**RECORDS SUPPLIED**

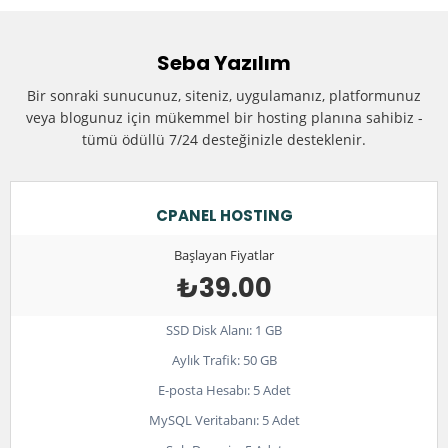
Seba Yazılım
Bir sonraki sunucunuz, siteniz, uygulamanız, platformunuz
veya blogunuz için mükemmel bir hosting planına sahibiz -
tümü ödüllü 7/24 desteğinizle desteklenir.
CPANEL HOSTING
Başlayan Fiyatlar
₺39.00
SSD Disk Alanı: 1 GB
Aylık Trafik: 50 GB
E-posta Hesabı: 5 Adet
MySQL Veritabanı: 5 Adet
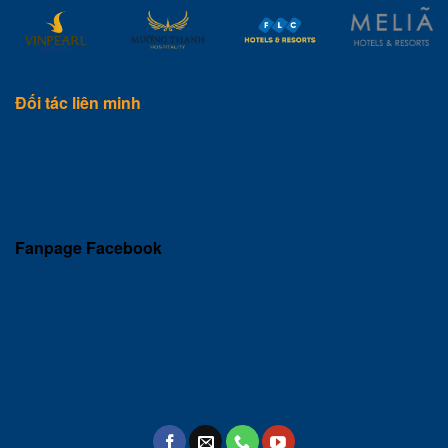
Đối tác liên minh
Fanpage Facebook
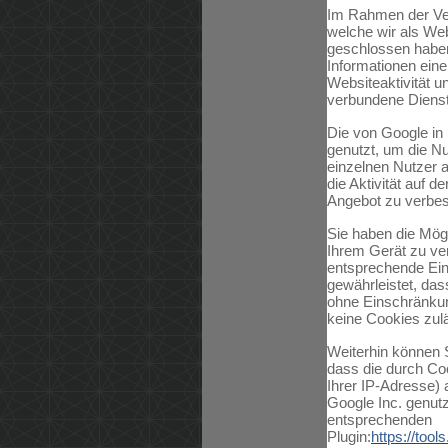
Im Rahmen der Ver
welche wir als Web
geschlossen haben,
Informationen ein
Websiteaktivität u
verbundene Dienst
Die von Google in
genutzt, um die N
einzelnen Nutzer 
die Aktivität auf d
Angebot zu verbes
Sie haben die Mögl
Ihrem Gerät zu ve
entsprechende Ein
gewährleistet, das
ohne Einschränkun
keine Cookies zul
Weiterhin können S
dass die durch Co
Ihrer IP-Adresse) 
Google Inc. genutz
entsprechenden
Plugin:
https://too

---

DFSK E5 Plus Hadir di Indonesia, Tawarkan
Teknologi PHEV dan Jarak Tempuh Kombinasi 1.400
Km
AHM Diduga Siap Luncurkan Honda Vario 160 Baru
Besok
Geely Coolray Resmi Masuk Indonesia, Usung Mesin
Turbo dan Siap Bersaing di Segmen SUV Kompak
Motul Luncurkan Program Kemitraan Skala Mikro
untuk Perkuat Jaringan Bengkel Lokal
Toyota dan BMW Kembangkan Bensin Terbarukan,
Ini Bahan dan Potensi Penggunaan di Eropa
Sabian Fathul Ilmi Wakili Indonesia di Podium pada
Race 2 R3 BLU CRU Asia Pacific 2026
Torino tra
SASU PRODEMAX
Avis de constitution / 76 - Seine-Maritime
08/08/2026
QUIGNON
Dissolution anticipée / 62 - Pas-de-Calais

**EXERCISE DESCRIPTION**
Which lines above contain the word "Indonesia"? Show each of them.

**SOLUTION**
DFSK E5 Plus Hadir di Indonesia, Tawarkan
Geely Coolray Resmi Masuk Indonesia, Usung Mesin
Sabian Fathul Ilmi Wakili Indonesia di Podium pada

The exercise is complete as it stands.